On the conditional expectation of Ito integral

Question

In general, one can prove that \begin{equation} \mathbb{E}[f(X_t)|X_t=x]=f(x)\tag{1} \end{equation} where $X_t$ is the Ito process: $\mathrm{d}X_t=a(t,X_t)\mathrm{d}t+b(t,X_t)\mathrm{d}W_t$. Suppose now I have to evaluate $$ \mathbb{E}\left[\int_{0}^Tc(t,X_t)\mathrm{d}W_t\bigg|X_t=x\right] $$

Is it $\displaystyle \int_0^T c(t,x)\mathrm{d}W_t$ or $\displaystyle\mathbb{E}\left[\int_0^Tc(t,x)\mathrm{d}W_t\right]=0$? The correct answer should be the second but is this coherent with $(1)$?

Answer 1

The statement you want to prove is valid if the integral is a true martingale.

Indeed it is an elementary property of the stochastic integral to have null expectation if it is a martingale.

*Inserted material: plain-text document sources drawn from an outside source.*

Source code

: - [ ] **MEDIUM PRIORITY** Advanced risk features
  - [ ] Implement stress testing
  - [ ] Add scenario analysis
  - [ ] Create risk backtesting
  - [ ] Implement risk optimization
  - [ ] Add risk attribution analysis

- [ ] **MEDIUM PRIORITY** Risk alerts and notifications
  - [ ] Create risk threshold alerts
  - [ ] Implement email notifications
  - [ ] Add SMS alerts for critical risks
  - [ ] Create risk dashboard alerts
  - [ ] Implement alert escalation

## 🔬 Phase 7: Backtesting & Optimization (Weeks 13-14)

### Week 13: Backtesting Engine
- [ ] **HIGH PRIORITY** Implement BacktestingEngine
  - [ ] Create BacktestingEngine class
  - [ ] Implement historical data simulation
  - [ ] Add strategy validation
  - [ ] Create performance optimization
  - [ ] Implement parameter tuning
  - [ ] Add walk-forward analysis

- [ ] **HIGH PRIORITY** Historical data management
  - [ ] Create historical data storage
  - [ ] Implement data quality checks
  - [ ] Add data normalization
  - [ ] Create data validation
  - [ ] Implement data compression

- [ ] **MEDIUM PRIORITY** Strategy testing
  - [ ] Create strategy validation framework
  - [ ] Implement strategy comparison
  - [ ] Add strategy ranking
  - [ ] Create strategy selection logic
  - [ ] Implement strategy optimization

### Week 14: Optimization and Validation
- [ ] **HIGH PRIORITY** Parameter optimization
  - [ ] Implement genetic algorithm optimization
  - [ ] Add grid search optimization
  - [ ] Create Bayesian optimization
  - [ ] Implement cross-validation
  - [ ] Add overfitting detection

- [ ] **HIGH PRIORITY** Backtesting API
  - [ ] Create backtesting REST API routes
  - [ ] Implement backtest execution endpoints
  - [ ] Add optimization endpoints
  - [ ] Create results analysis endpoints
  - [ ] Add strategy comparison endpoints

A suffcient condition for the integral $\int_{0}^{t}c(\omega, s) dM_s$ to be a martingale on $[0,T]$ is that:

1. $c(w,s)$ is adapted and measurable in $s$
2. $\mathbb{E}[\int_{0}^{T}c^2(\omega, s)ds] < \infty$

If, in particular, $M_t$ is a martingale and $c$ is bounded, then it can be proved that the integral is also a martingale.

If in general $M_t$ is only a local martingale we can't say much about that expectation.